Amid recession and a series of other structural factors in addition to the new influx of low-priced eastern products, Western Europe's steel producers are suddenly staring at a survival formula that calls for shedding nearly 20% of the region's capacity and 50,000 or more of the industry's 370,000 jobs.

"The situation has never been more dramatic," Gerhard Cromme, chairman of Germany's giant Krupp-Hoesch Stahl AG, told the news weekly Der Spiegel earlier this month. "The European steel industry has been hit by a decline in volume and prices of a size never before experienced."

For Western Europe's beleaguered governments, already struggling through a malaise of recession, scandal and increasingly impatient electorates, the steel industry's woes constitute a potentially dangerous additional piece of bad news.

Like farmers, European steelworkers carry political clout far greater than their numbers. And as the layoffs come, they seem ready to use it.

Residents of this rich, Mercedes-surplus city on the edge of the Ruhr region heard the message clearly in recent days as thousands of angry steelworkers marched through central streets that both steel industry executive boards and the North-Rhine Westphalia state government have traditionally called home.

The demonstrations came in the wake of Krupp's announcement last Wednesday that plans to shut down one of its oldest mills in the region and streamline a second would mean the loss of 4,500 jobs by the end of the year.

"The German constitution says that power flows from the people, and we're about to remind politicians of that," vowed one of those affected by the cuts.

The country's large metalworkers union, IG Metall, says it hopes to draw as many as 75,000 people on a two-day march from the Ruhr to Bonn later this month as part of its strategy to pressure the federal government to act.

But as protesters gathered before the state Parliament building near the city center, blocking traffic and denouncing the state's political leaders, German Economics Minister Guenter Rexrodt spoke the hard reality farther south in Bonn: The government is powerless to halt the closures, and the only certainty is that these job losses will not be the last.

Thyssen Stahl AG, the largest steelmaker in Germany and Europe, has already said it will cut 7,000 of its 41,000-strong work force by September of next year, while another German producer, Kloeckner-Werke, hovers on the brink of bankruptcy.

The picture is similar in other Western European countries as crashing prices and tumbling volume drive steelmakers deeper into the red.

Ruprecht Vondran, president of the German Steel Federal, estimated that EC producers had suffered $6.7 billion in lost earnings over the past two years because of these factors.

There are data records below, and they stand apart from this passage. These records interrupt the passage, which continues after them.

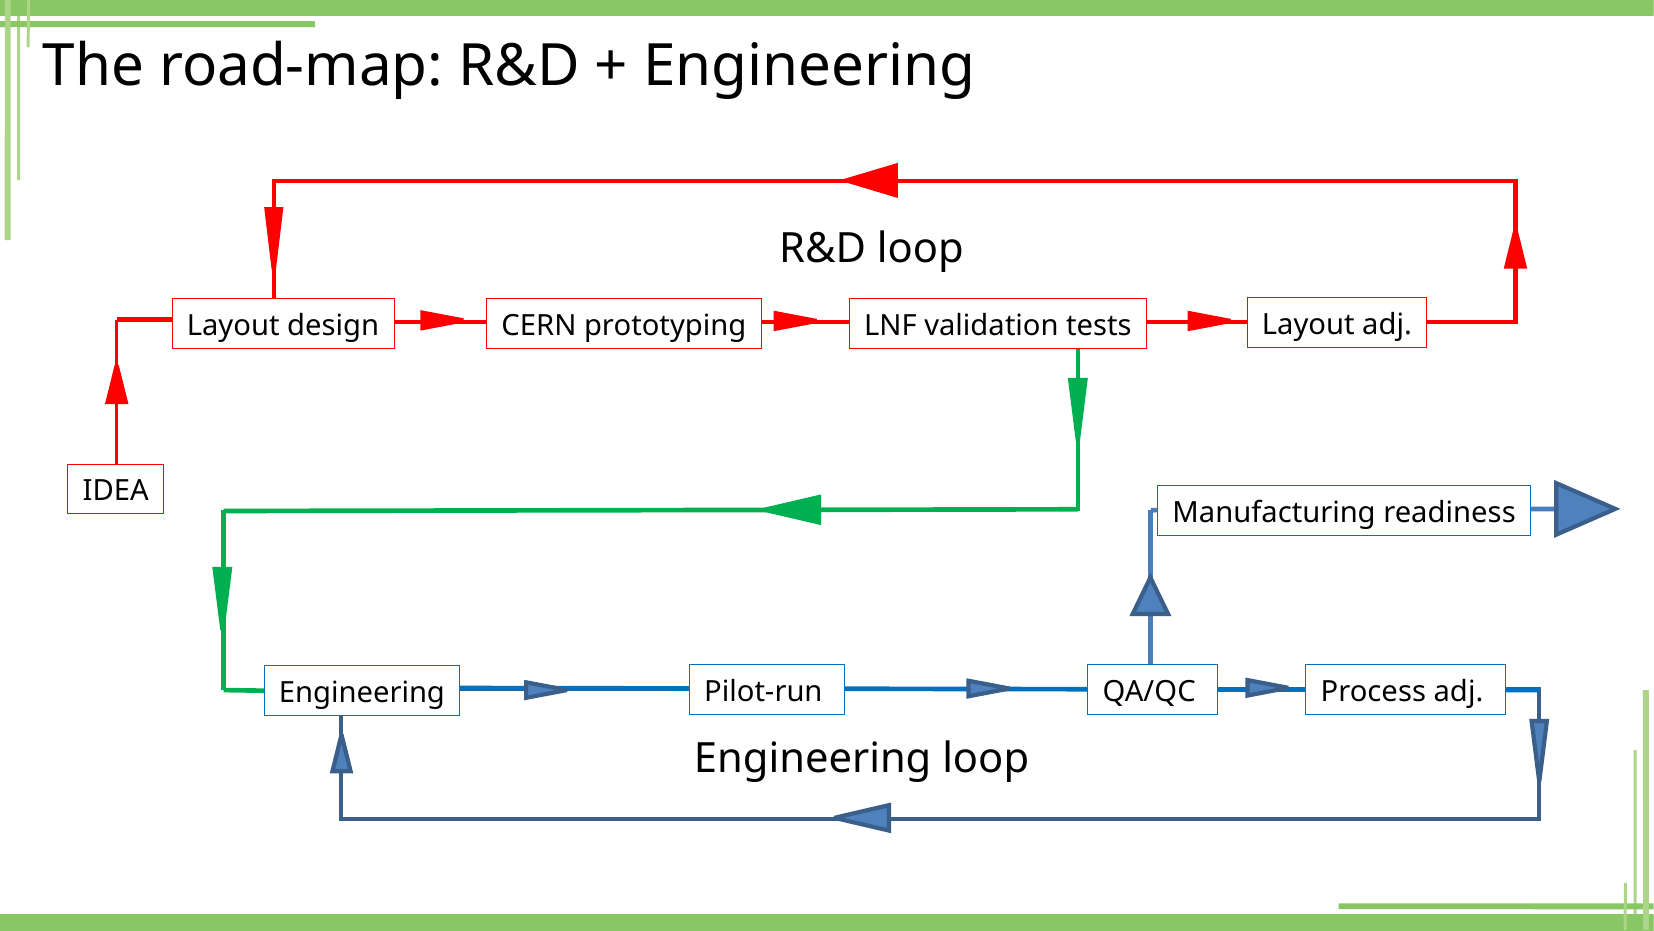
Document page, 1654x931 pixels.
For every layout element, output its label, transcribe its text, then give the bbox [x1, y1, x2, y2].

title The road-map: R&D + Engineering [42, 24, 1623, 101]
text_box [74, 165, 1616, 831]
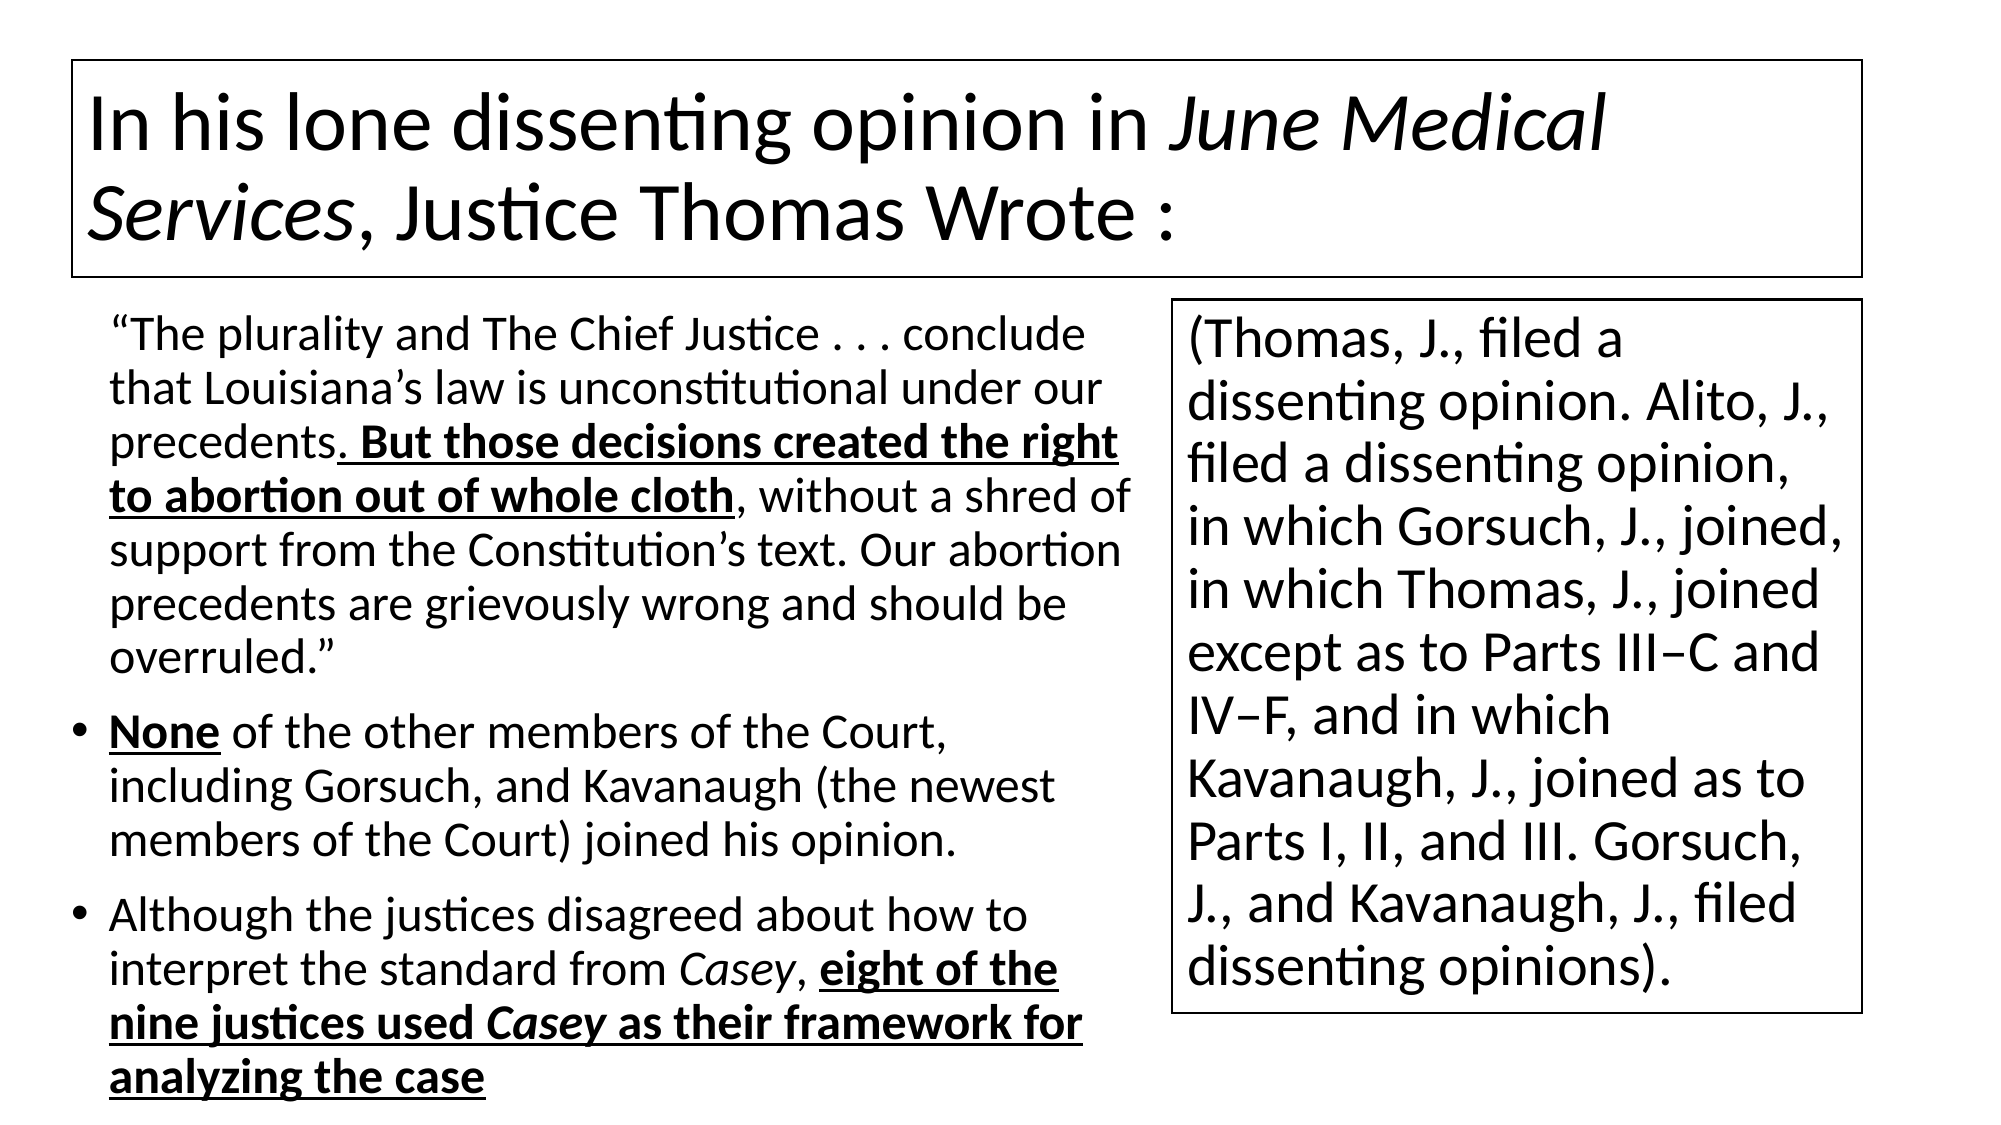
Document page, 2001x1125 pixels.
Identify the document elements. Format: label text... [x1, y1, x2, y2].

title In his lone dissenting opinion in June Medical Services, Justice Thomas Wrote : [71, 59, 1863, 278]
list “The plurality and The Chief Justice . . . conclude that Louisiana’s law is unconstitutional under our precedents. But those decisions created the right to abortion out of whole cloth, without a shred of support from the Constitution’s text. Our abortion precedents are grievously wrong and should be overruled.” None of the other members of the Court, including Gorsuch, and Kavanaugh (the newest members of the Court) joined his opinion. Although the justices disagreed about how to interpret the standard from Casey, eight of the nine justices used Casey as their framework for analyzing the case [55, 299, 1150, 1090]
list (Thomas, J., filed a dissenting opinion. Alito, J., filed a dissenting opinion, in which Gorsuch, J., joined, in which Thomas, J., joined except as to Parts III–C and IV–F, and in which Kavanaugh, J., joined as to Parts I, II, and III. Gorsuch, J., and Kavanaugh, J., filed dissenting opinions). [1171, 298, 1863, 1014]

Sputtering Western economies and the end of Germany's post-unification boom are only part of the pressure forcing the industry to shrink.

Other, longer-term factors are also at work affecting steel producers throughout the industrialized world, including the gradual replacement of steel products by plastics and the shrinkage of export markets as African and Asian nations become low-cost competitors instead of customers.

On top of this, two other developments add to Western Europe's misery.

The Clinton Administration's Jan. 27 decision to slap preliminary anti-dumping duties on steel imported from 19 countries, including seven from the EC, has effectively severed the community from one of its key export markets.

While the duties affect only about half of the roughly 5 million tons that EC steelmakers sell annually to the United States, the move has scared off other manufacturers. In the process, it has increased the oversupply in Europe.

"Very few mills in Europe are exporting to the States, and that means there is more steel on the European market," said Christine Sharp, a steel specialist with MEPS Europe, a British consulting firm.